Warum redet Ihre Partei immer noch so emotional über schwarz-grüne Optionen?

Das würde mich auch mal interessieren. Koalitionen sind Bündnisse auf Zeit, um bestimmte Ziele zu erreichen. Im Bund wollen wir die schwarz-gelbe Regierung durch Rot-Grün ablösen. Für den Fall, dass sich das so nicht ergibt, sollte man andere Optionen nicht von vornherein ausschließen. So nüchtern sollte man da rangehen. Das Wichtigste ist, dass wir den Wählerinnen und Wählern ein eigenständiges grünes Angebot machen. Erst wenn die Bundestagswahl wirklich näher rückt, sollte man in der Koalitionsfrage konkreter werden – nicht eineinhalb Jahre davor.

Sie wollen an den Finanzausgleich ran. Als Zeitung aus Berlin fragen wir: Warum wollen Sie unseren Lesern Geld wegnehmen?

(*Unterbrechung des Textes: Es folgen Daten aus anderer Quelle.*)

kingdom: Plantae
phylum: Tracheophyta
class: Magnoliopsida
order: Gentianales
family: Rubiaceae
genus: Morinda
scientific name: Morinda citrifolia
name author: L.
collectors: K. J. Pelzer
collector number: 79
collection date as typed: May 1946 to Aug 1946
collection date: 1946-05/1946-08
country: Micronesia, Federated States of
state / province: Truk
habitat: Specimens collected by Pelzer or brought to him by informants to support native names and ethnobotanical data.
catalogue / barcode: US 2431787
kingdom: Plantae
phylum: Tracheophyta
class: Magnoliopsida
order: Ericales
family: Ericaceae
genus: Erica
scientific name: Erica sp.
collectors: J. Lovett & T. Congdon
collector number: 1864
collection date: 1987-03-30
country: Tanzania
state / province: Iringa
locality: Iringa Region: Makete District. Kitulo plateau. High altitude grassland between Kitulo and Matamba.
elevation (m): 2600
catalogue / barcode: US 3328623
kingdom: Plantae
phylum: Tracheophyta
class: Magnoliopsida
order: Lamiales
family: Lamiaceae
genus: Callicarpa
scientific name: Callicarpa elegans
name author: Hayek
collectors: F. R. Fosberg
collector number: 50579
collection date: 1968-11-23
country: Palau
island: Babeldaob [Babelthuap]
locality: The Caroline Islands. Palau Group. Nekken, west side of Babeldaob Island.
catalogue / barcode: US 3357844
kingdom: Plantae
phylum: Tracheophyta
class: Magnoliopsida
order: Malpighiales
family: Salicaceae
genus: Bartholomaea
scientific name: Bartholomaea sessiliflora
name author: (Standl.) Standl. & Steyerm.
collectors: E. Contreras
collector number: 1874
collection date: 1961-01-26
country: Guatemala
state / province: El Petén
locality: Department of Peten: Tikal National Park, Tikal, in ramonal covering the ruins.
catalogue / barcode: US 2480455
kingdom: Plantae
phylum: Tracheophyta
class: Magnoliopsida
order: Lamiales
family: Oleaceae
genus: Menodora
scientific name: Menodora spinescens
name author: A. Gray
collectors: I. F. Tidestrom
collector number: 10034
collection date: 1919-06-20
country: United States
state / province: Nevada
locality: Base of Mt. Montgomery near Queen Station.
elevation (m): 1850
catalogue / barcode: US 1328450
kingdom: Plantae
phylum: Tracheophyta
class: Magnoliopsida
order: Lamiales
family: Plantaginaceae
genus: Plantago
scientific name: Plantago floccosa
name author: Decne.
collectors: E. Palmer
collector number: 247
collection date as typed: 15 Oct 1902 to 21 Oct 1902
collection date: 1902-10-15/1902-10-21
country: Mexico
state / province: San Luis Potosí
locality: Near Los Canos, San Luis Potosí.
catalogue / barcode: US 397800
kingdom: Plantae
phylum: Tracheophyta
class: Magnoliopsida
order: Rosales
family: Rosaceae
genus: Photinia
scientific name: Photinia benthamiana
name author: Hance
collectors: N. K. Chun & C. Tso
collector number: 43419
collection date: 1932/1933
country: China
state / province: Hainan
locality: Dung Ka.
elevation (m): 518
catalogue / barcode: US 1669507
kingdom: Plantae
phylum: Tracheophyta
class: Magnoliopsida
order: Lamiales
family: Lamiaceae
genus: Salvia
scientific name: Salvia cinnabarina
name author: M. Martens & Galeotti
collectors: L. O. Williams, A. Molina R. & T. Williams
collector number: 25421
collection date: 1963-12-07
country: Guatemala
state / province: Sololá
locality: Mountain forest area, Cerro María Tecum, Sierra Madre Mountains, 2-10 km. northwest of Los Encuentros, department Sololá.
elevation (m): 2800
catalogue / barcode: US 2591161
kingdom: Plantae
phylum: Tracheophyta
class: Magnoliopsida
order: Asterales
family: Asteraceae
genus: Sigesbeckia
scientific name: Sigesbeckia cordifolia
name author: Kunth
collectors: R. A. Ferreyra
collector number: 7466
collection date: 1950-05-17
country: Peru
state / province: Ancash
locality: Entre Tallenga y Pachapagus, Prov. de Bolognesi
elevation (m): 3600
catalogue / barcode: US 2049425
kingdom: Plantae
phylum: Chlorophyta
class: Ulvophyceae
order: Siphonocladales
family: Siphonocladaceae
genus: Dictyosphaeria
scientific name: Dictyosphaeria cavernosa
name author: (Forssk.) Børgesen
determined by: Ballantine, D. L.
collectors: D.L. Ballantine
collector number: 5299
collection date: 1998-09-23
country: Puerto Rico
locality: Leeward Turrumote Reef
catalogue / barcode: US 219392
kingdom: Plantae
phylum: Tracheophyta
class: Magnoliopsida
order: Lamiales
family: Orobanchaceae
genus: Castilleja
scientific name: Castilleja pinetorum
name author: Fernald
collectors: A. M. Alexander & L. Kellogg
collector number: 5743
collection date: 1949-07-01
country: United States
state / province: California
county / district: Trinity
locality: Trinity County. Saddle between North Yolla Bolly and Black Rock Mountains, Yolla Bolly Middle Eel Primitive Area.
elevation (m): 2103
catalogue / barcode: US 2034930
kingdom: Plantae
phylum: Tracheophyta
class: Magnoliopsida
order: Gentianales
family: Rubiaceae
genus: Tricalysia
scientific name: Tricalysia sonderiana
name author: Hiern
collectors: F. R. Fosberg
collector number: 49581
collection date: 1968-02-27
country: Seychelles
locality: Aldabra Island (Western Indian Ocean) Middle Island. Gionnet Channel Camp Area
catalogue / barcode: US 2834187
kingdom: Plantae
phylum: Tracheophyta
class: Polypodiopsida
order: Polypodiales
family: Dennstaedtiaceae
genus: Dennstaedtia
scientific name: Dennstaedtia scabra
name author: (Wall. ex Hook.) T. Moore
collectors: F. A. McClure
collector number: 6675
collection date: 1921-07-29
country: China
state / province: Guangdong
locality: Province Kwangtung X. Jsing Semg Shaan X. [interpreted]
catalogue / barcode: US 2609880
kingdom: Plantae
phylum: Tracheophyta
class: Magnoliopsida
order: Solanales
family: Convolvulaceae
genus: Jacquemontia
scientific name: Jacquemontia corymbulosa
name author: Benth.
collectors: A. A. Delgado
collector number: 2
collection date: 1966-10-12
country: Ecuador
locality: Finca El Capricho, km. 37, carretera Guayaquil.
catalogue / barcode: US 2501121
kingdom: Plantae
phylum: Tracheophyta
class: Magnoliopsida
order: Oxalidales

Das ist doch Quatsch. Ich will, dass wir den Länderfinanzausgleich und die Finanzbeziehungen zwischen Bund und Ländern neu ordnen. Wir brauchen ein transparentes und faires System. Das jetzige System macht keinen Sinn: Wer sich anstrengt, wird nicht belohnt. Wenn Baden-Württemberg mehr Steuern einnimmt, müssen wir das meiste davon abgeben. Nimmt Berlin mehr ein, kriegt es weniger Geld aus dem Länderfinanzausgleich. Es kann doch niemand Interesse an einem System haben, das so ungerecht ist.

Würde eine Kürzung der Transfers Berlin dazu bringen, mehr Arbeitsplätze zu schaffen und mehr Steuern einzunehmen?

Mir geht es nicht darum, Gelder zu kürzen. Es geht um eine gute politische Ordnung der Dinge. Wir müssen sehr viel stärker als jetzt Anreize schaffen, die die einzelnen Länder anspornen, ihre Einnahmen relevant zu verbessern.

Wird Baden-Württemberg zusammen mit den Geberländern Bayern und Hessen gegen den Finanzausgleich klagen?

Wenn es nicht zu Verhandlungen kommt, weil eine Seite sich konsequent weigert, werden wir klagen. Aber die Klage ist nur das allerletzte Mittel. Ich arbeite darauf hin, alle Länder an den Verhandlungstisch zu bekommen, damit wir uns noch vor der Bundestagswahl zumindest auf einen Zeitplan verständigen.